The manuscript should describe how the size of the experiment was planned. If a sample size calculation was performed this should be reported in detail, including the expected difference between groups, the expected variance, the planned analysis method, the desired statistical power, and the sample size thus calculated. For parametric data, variance should be reported as 95% confidence limits or standard deviations rather than as the standard error of the mean.
Where the severity of ischemia has to reach a certain threshold for inclusion (for instance a prespecified decrease in perfusion detected with laser–Doppler flowmetry, or the development of neurologic impairment of a given severity) this should be stated clearly. Usually, these criteria should be applied before the allocation to experimental groups. If a prespecified lesion size is required for inclusion this should be detailed, as well as the corresponding exclusion criteria.
The manuscript should describe the method by which animals were allocated to experimental groups. If this allocation was by randomization, the method of randomization (coin toss, computer-generated randomization schedules) should be stated. Picking animals ‘at random’ from a cage is unlikely to provide adequate randomization. For comparisons between groups of genetically modified animals (transgenic, knockout), the method of allocation to for instance sham operation or focal ischemia should be described.
The method of allocation concealment should be described. Allocation is concealed if the investigator responsible for the induction, maintenance, and reversal of ischemia and for decisions regarding the care of (including the early killing of) experimental animals, has no knowledge of the experimental group to which an animal belongs. Allocation concealment might be achieved by having the experimental intervention administered by an independent investigator, or by having an independent investigator prepare drug individually and label it for each animal according to the randomization schedule as out-lined above. These considerations also apply to comparisons between groups of genetically modified animals, and if phenotypic differences (e.g., coat coloring) prevent allocation concealment this should be stated.
All randomized animals (both overall and by treatment group) should be accounted for in the data presented.

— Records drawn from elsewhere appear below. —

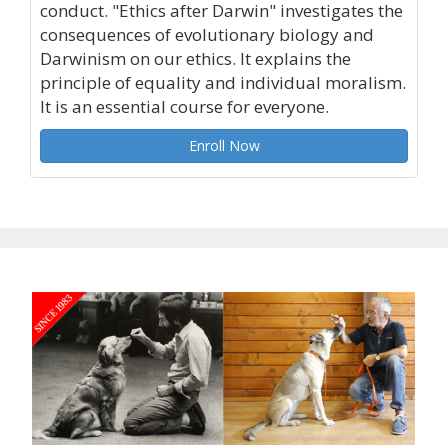
conduct. "Ethics after Darwin" investigates the
consequences of evolutionary biology and
Darwinism on our ethics. It explains the
principle of equality and individual moralism.
It is an essential course for everyone.
Enroll Now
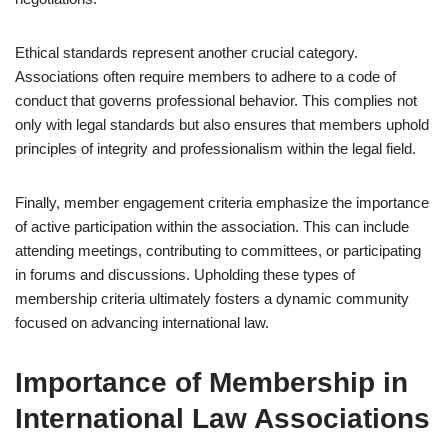
Ethical standards represent another crucial category.
Associations often require members to adhere to a code of
conduct that governs professional behavior. This complies not
only with legal standards but also ensures that members uphold
principles of integrity and professionalism within the legal field.
Finally, member engagement criteria emphasize the importance
of active participation within the association. This can include
attending meetings, contributing to committees, or participating
in forums and discussions. Upholding these types of
membership criteria ultimately fosters a dynamic community
focused on advancing international law.
Importance of Membership in
International Law Associations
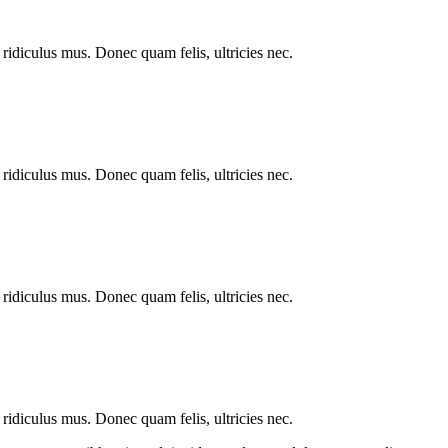
ridiculus mus. Donec quam felis, ultricies nec.
ridiculus mus. Donec quam felis, ultricies nec.
ridiculus mus. Donec quam felis, ultricies nec.
ridiculus mus. Donec quam felis, ultricies nec.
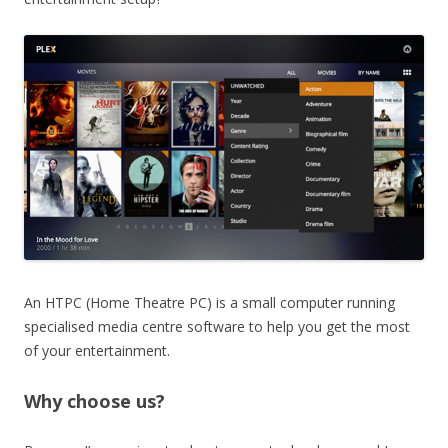
An HTPC (Home Theatre PC) is a small computer running
specialised media centre software to help you get the most
of your entertainment.
Why choose us?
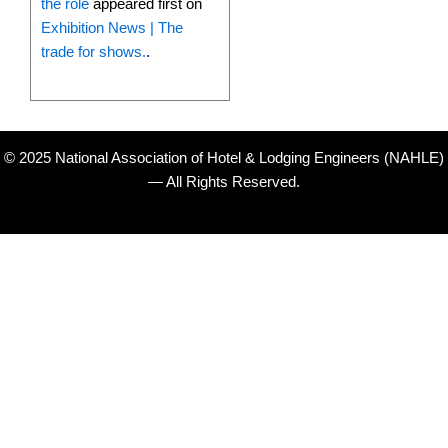
the role
appeared first on
Exhibition News | The
trade for shows.
.
© 2025 National Association of Hotel & Lodging Engineers (NAHLE)
— All Rights Reserved.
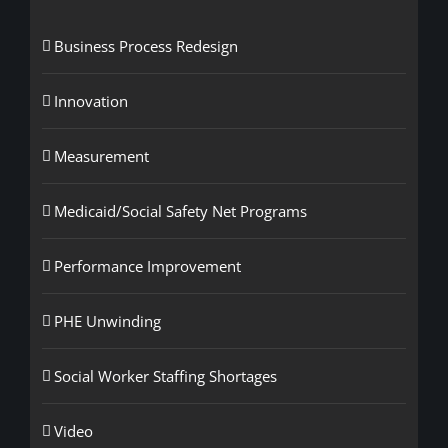
Business Process Redesign
Innovation
Measurement
Medicaid/Social Safety Net Programs
Performance Improvement
PHE Unwinding
Social Worker Staffing Shortages
Video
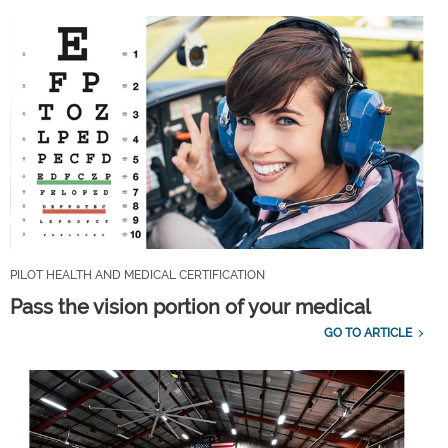
PILOT HEALTH AND MEDICAL CERTIFICATION
Pass the vision portion of your medical
GO TO ARTICLE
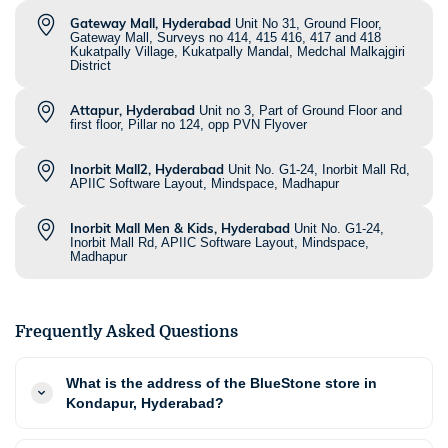
Gateway Mall, Hyderabad
Unit No 31, Ground Floor,
Gateway Mall, Surveys no 414, 415 416, 417 and 418
Kukatpally Village, Kukatpally Mandal, Medchal Malkajgiri
District
Attapur, Hyderabad
Unit no 3, Part of Ground Floor and
first floor, Pillar no 124, opp PVN Flyover
Inorbit Mall2, Hyderabad
Unit No. G1-24, Inorbit Mall Rd,
APIIC Software Layout, Mindspace, Madhapur
Inorbit Mall Men & Kids, Hyderabad
Unit No. G1-24,
Inorbit Mall Rd, APIIC Software Layout, Mindspace,
Madhapur
Frequently Asked Questions
What is the address of the BlueStone store in
Kondapur, Hyderabad?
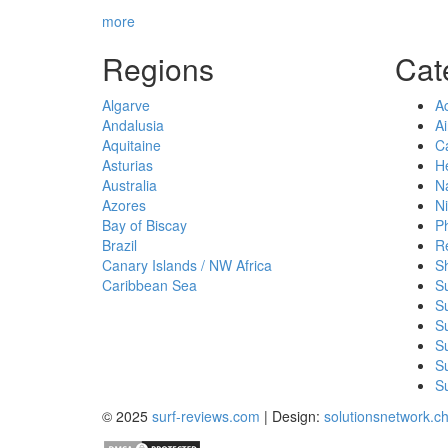
more
Regions
Cat
Algarve
A
Andalusia
Ai
Aquitaine
Ca
Asturias
He
Australia
Na
Azores
Ni
Bay of Biscay
P
Brazil
R
Canary Islands / NW Africa
S
Caribbean Sea
S
S
Su
S
Su
Su
© 2025
surf-reviews.com
| Design:
solutionsnetwork.c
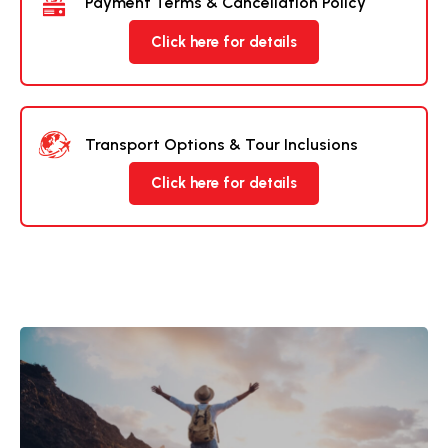
Payment Terms & Cancellation Policy
Click here for details
Transport Options & Tour Inclusions
Click here for details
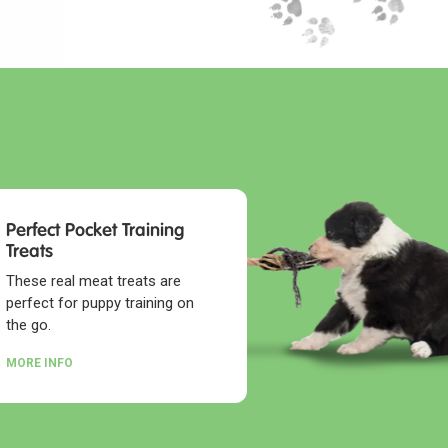
Perfect Pocket Training
Treats
These real meat treats are
perfect for puppy training on
the go.
MORE INFO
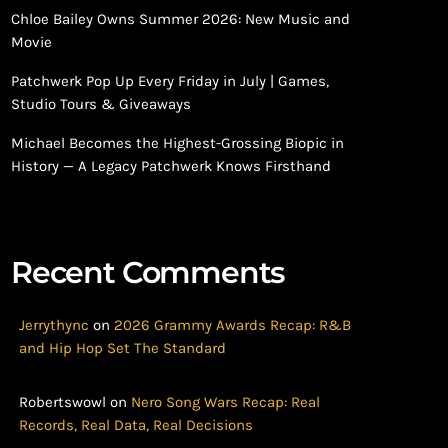
Chloe Bailey Owns Summer 2026: New Music and
Movie
Patchwerk Pop Up Every Friday in July | Games,
Studio Tours & Giveaways
Michael Becomes the Highest-Grossing Biopic in
History — A Legacy Patchwerk Knows Firsthand
Recent Comments
Jerrythync
on
2026 Grammy Awards Recap: R&B
and Hip Hop Set The Standard
Robertswowl
on
Nero Song Wars Recap: Real
Records, Real Data, Real Decisions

Some animals may, for very good reasons, be excluded from analysis, but the circumstances under which this exclusion will occur should be determined in advance, and any exclusion should occur without knowledge of the experimental group to which the animal belongs. The criteria for exclusion and the number of animals excluded should be reported.
The assessment of outcome is masked if the investigator responsible for measuring infarct volume, for scoring neurobehavioral outcome or for determining any other outcome measures has no knowledge of the experimental group to which an animal belongs. The method of blinding the assessment of outcome should be described. Where phenotypic differences prevent the masked assessment of for instance neurobehavioral outcome, this should be stated.
Any relationship which could be perceived to introduce a potential conflict of interest, or the absence of such a relationship, should be disclosed in an acknowledgements section, along with information on study funding and for instance supply of drugs or of equipment.
We consider that these measures are of central importance to Good Laboratory Practice in the modeling of cerebral ischemia. Many groups already perform experiments to these high standards, and we hope that they will now report this in full, and that others follow their lead. Finally, we do not consider these requirements to represent a final or complete list of appropriate measures necessary to avoid bias. Future additions may be required as further evidence emerges and the experience of authors and reviewers evolves.